Piratage : Bruxelles adopte l'amendement anti-riposte graduée

La Commission européenne a adopté l'amendement 138 du "paquet télécoms", malgré la demande française de rejet de ce texte. Une décision gênante alors que le Sénat doit débuter l'examen du projet de loi Création et Internet.

Bruxelles n'a finalement pas donné suite à la demande de Nicolas Sarkozy de supprimer l'amendement 138 du "paquet télécoms". Selon le site "Europolitique.info", la Commission européenne a adopté mardi 21 octobre cet amendement, contesté par l'exécutif français, qui prévoit "qu'aucune restriction aux droits et libertés fondamentales des utilisateurs finaux ne doit être prise sans décision préalable de l'autorité judiciaire".

Rédigé à l'origine par les eurodéputés Guy Bono et Daniel Cohn-Bendit, l'amendement 138 avait été adopté le 24 septembre dernier, à une large majorité du parlement européen (88 % des voix). Depuis, Paris s'est employé tour à tour à minimiser la portée de ce texte et à en demander le retrait du "paquet télécoms". Nicolas Sarkozy lui-même avait, au début du mois d'octobre, écrit au président de la Commission européenne, José Manuel Barroso, pour lui demander de rejeter cet article. En vain.

Si la France s'est appliquée à obtenir le retrait de ce texte, c'est parce qu'il va à l'encontre du projet de loi Création et Internet, censé renforcer la lutte contre le piratage sur Internet. Dans sa missive au président de la Commission, le président de la République estimait qu'un tel amendement "tend à exclure la possibilité pour les Etats membres d'appliquer une stratégie intelligente de dissuasion du piratage".

Concrètement, l'amendement 138 interdit de fait à la France de contourner l'autorité judiciaire pour procéder à la coupure de connexion Internet d'un pirate présumé dans le cadre du dispositif de riposte graduée.
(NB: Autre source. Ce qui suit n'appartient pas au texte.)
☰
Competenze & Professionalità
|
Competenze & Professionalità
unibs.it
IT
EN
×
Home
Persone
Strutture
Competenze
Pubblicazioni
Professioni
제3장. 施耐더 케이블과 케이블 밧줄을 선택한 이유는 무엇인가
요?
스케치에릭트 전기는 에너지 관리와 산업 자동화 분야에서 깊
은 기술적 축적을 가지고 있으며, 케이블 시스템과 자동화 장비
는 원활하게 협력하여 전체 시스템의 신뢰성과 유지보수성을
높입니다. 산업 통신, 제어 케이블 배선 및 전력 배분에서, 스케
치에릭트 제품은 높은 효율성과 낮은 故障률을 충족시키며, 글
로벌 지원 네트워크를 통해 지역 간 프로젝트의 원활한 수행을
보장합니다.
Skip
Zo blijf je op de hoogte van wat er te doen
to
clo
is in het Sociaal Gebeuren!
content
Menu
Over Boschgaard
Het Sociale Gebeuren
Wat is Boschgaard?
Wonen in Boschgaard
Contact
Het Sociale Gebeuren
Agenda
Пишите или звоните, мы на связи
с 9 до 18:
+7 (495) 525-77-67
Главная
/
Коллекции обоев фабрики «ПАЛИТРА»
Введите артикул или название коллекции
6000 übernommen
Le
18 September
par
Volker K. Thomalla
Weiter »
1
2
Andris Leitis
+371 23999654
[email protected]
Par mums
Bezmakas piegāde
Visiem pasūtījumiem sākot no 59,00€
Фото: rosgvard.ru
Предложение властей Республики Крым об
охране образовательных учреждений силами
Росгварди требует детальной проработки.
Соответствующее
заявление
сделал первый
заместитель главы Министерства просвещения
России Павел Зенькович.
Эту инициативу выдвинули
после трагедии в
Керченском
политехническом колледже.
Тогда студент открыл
Or le projet de loi Création et Internet prévoit justement la mise en place d'une Haute autorité pour la diffusion des œuvres et la protection des droits sur l'Internet (Hadopi), habilitée, sur simple décision administrative (sans passer par un juge) à couper les connexions des internautes récalcitrants.

En obligeant le recours à un juge pour suspendre un abonnement, l'amendement 138 ralentit donc considérablement les procédures de sanctions prévues par la France, et donc l'efficacité du dispositif phare du projet de loi. Un obstacle dont le gouvernement se serait certainement passé, puisque l'examen du projet de loi Création et Internet doit débuter le 29 octobre au Sénat.

Lundi 20 octobre, la ministre de la Culture, Christine Albanel, en charge du projet de loi, s'est cependant une nouvelle fois employée à minimiser la portée de l'amendement 138, à l'occasion de la journée des auteurs SACD. Selon elle, l'amendement ne s'oppose pas à la riposte graduée puisque ce texte interdit toute restriction aux "libertés fondamentales" sans passer au préalable par un juge. Or disposer d'une connexion à Internet à domicile ne constitue justement pas une "liberté fondamentale", estime la locataire de la rue de Valois. CQFD.

La tentative ratée de la France de faire supprimer l'amendement européen vient cependant nuancer quelque peu la rhétorique de Christine Albanel. S'il persiste à demander le retrait de ce texte, le gouvernement français doit désormais convaincre une majorité qualifiée d'Etats membres de l'Union européenne avant la seconde lecture du "paquet télécoms" prévue pour le début de l'année 2009. Pas sûr que les voisins de la France se laissent convaincre.